For the first analyzed case, discrimination between healthy voices versus pathological voices, the classification with KSG estimator presented improved performance when compared to classification with the naive estimator, for the criteria accuracy and sensitivity.

The comparison between heathy voices and voices with some particular pathology (the second classification case, Healthy x Edema, Healthy x Paralysis and Healthy x Nodule) showed that KSG estimator once again presented improved performance over the naive method.

In classification between pathology voices, the results obtained with KSG estimator, for classification cases Edema x Nodule and Paralysis x Nodule, confirm the superiority of this method. Only for the classification case Paralysis x Edema the results with naive estimator were better than using KSG estimator. This fact may have occurred by some particular characteristic of the signals affected by paralysis and edema. As a matter of fact, the statistical test showed that the KSG estimated τ for both classes (paralysis and edema) were not significantly different. This explains why the discriminatory potential of the reconstruction delay is reduced in this particular case.
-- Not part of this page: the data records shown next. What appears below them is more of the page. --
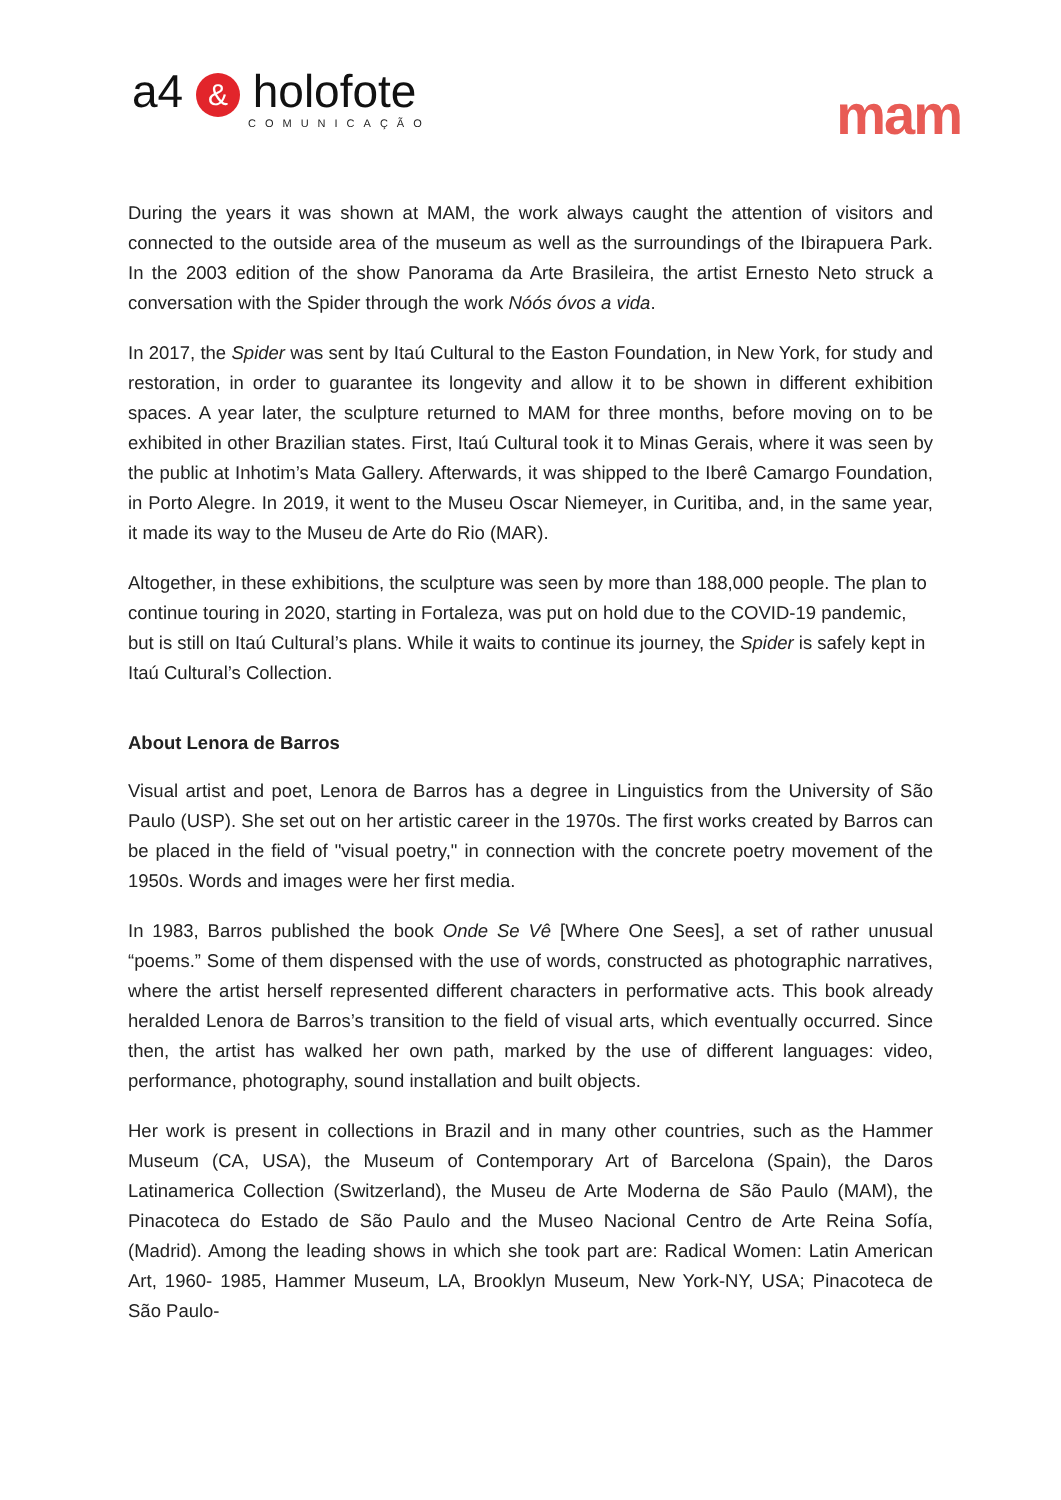a4 & holofote
COMUNICAÇÃO
mam
During the years it was shown at MAM, the work always caught the attention of visitors and connected to the outside area of the museum as well as the surroundings of the Ibirapuera Park. In the 2003 edition of the show Panorama da Arte Brasileira, the artist Ernesto Neto struck a conversation with the Spider through the work Nóós óvos a vida.
In 2017, the Spider was sent by Itaú Cultural to the Easton Foundation, in New York, for study and restoration, in order to guarantee its longevity and allow it to be shown in different exhibition spaces. A year later, the sculpture returned to MAM for three months, before moving on to be exhibited in other Brazilian states. First, Itaú Cultural took it to Minas Gerais, where it was seen by the public at Inhotim’s Mata Gallery. Afterwards, it was shipped to the Iberê Camargo Foundation, in Porto Alegre. In 2019, it went to the Museu Oscar Niemeyer, in Curitiba, and, in the same year, it made its way to the Museu de Arte do Rio (MAR).
Altogether, in these exhibitions, the sculpture was seen by more than 188,000 people. The plan to continue touring in 2020, starting in Fortaleza, was put on hold due to the COVID-19 pandemic, but is still on Itaú Cultural’s plans. While it waits to continue its journey, the Spider is safely kept in Itaú Cultural’s Collection.
About Lenora de Barros
Visual artist and poet, Lenora de Barros has a degree in Linguistics from the University of São Paulo (USP). She set out on her artistic career in the 1970s. The first works created by Barros can be placed in the field of "visual poetry," in connection with the concrete poetry movement of the 1950s. Words and images were her first media.
In 1983, Barros published the book Onde Se Vê [Where One Sees], a set of rather unusual “poems.” Some of them dispensed with the use of words, constructed as photographic narratives, where the artist herself represented different characters in performative acts. This book already heralded Lenora de Barros’s transition to the field of visual arts, which eventually occurred. Since then, the artist has walked her own path, marked by the use of different languages: video, performance, photography, sound installation and built objects.
Her work is present in collections in Brazil and in many other countries, such as the Hammer Museum (CA, USA), the Museum of Contemporary Art of Barcelona (Spain), the Daros Latinamerica Collection (Switzerland), the Museu de Arte Moderna de São Paulo (MAM), the Pinacoteca do Estado de São Paulo and the Museo Nacional Centro de Arte Reina Sofía, (Madrid). Among the leading shows in which she took part are: Radical Women: Latin American Art, 1960- 1985, Hammer Museum, LA, Brooklyn Museum, New York-NY, USA; Pinacoteca de São Paulo-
We stress that the results obtained in this paper are interesting for the case of detection of a disease as also for the case of classification between pathologies. The classification between pathologies is still an unexplored subject in the literature.

Finally, from the present work, we conclude that the use of KSG estimation for the reconstruction delay on phase space is a promising technique, which can be considered to improve the diagnosis of voice related pathologies.